■ Required work: When a line of the entries contains the word "جداري", report that line.

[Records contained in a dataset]

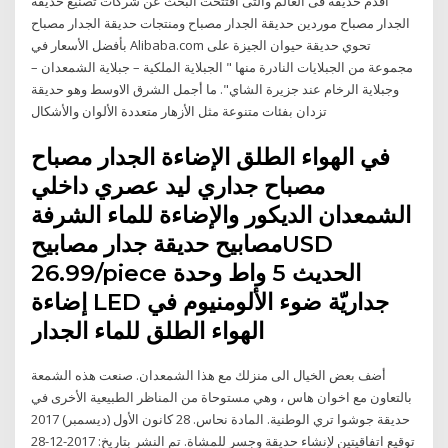
أقدم حديقة فى العالم والتى افتتحت البحث عن شركات تصنيع حديقة
الجدار مصباح موردين حديقة الجدار مصباح ومنتجات حديقة الجدار مصباح
بأفضل الأسعار في Alibaba.com تحوي حديقة حيوان الجيزة على
مجموعة من الجبلايات النادرة منها " الجبلاية الملكية – جبلاية الشمعدان –
وجبلاية الرخام عند جزيرة الشاي". ما أجمل الشرق الاوسط وهو حديقة
تزدان بفئات متنوعة مثل الأزهار متعددة الألوان والأشكال
في الهواء الطلق الإضاءة الجدار مصباح
مصباح جداري ليد عصري داخلي
الشمعدان الديكور والإضاءة للماء الشرفة
مصابيح حديقة جدار مصابيحUSD
26.99/piece الحديث 5 واط وحدة
إضاءة LED جداريّة ضوء الألومنيوم في
الهواء الطلق للماء الجدار
أضف بعض الخيال الى منزلك مع هذا الشمعدان. صنعت هذه الشمعة
بالتعاون مع اخوان هاس ، وهي مستوحاة من المناظر الطبيعية الأخرى في
حديقة جوشوا تري الوطنية. المادة نحاس. 28 كانون الأول (ديسمبر) 2017
توقيع اتفاقيتين لإنشاء حديقة وجسر للمشاة. تم النشر بتاريخ: 2017-12-28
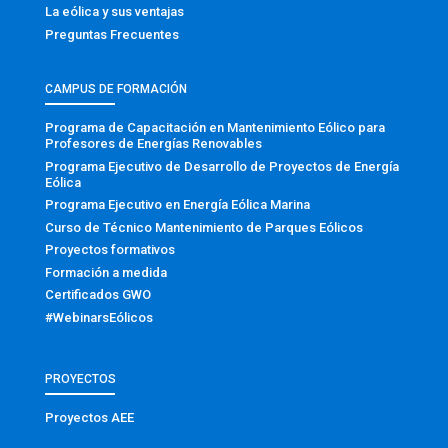
La eólica y sus ventajas
Preguntas Frecuentes
CAMPUS DE FORMACIÓN
Programa de Capacitación en Mantenimiento Eólico para
Profesores de Energías Renovables
Programa Ejecutivo de Desarrollo de Proyectos de Energía
Eólica
Programa Ejecutivo en Energía Eólica Marina
Curso de Técnico Mantenimiento de Parques Eólicos
Proyectos formativos
Formación a medida
Certificados GWO
#WebinarsEólicos
PROYECTOS
Proyectos AEE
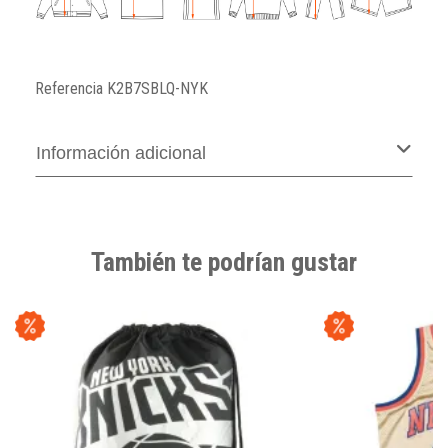
Referencia
K2B7SBLQ-NYK
Información adicional
También te podrían gustar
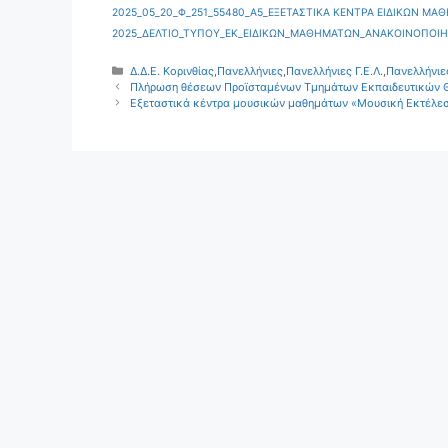
2025_05_20_Φ_251_55480_Α5_ΕΞΕΤΑΣΤΙΚΑ ΚΕΝΤΡΑ ΕΙΔΙΚΩΝ ΜΑ
2025_ΔΕΛΤΙΟ_ΤΥΠΟΥ_ΕΚ_ΕΙΔΙΚΩΝ_ΜΑΘΗΜΑΤΩΝ_ΑΝΑΚΟΙΝΟΠΟΙΗΣ
Κατηγορίες
Δ.Δ.Ε. Κορινθίας
,
Πανελλήνιες
,
Πανελλήνιες Γ.Ε.Λ.
,
Πανελλήνιε
Πλήρωση θέσεων Προϊσταμένων Τμημάτων Εκπαιδευτικών Θε
Εξεταστικά κέντρα μουσικών μαθημάτων «Μουσική Εκτέλεση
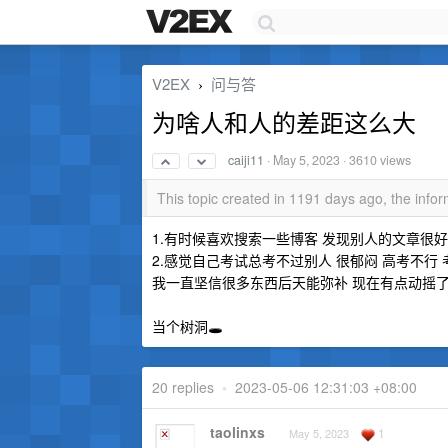
V2EX
问与答
›
为啥人和人的差距这么大
caiji11
·
May 5, 2023
· 3610 views
This topic created in 1191 days ago, the inf
1.有时候喜欢搜索一些博客 发现别人的文章很好
2.感觉自己考试总考不过别人 很郁闷 高考不行 
我一直坚信很多东西后天能弥补 现在有点动摇
当个树洞🕳️
20 replies
•
2023-05-06 12:31:03 +08:00
taolinxs
1
May 5, 2023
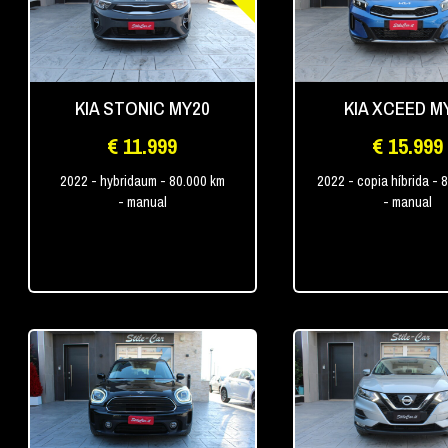
KIA STONIC MY20
KIA XCEED M
€ 11.999
€ 15.999
2022
- hybridaum
- 80.000 km
2022
- copia híbrida
- 
- manual
- manual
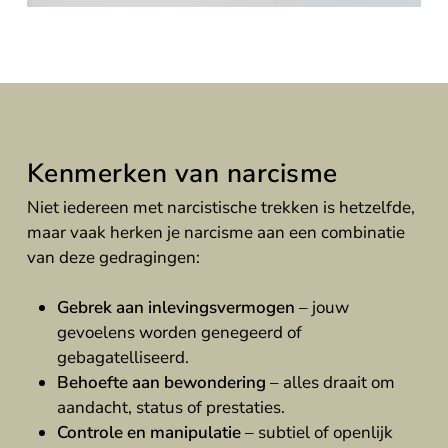
Kenmerken van narcisme
Niet iedereen met narcistische trekken is hetzelfde,
maar vaak herken je narcisme aan een combinatie
van deze gedragingen:
Gebrek aan inlevingsvermogen
– jouw
gevoelens worden genegeerd of
gebagatelliseerd.
Behoefte aan bewondering
– alles draait om
aandacht, status of prestaties.
Controle en manipulatie
– subtiel of openlijk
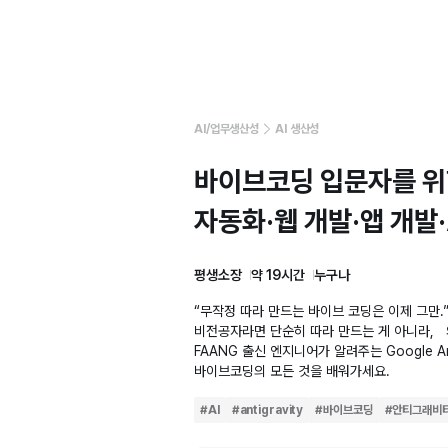
AI/업무생산성
AI 생산성
바이브코딩 입문자를 위
자동화·웹 개발·앱 개발
평생소장
약 19시간
누구나
“무작정 따라 만드는 바이브 코딩은 이제 그만.
비전공자라면 단순히 따라 만드는 게 아니라, 
FAANG 출신 엔지니어가 알려주는 Google Ant
바이브코딩의 모든 것을 배워가세요.
#
AI
#
antigravity
#
바이브코딩
#
안티그래비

■ Problem solution:
مصباح جداري ليد عصري داخلي
إضاءة LED جداريّة ضوء الألومنيوم في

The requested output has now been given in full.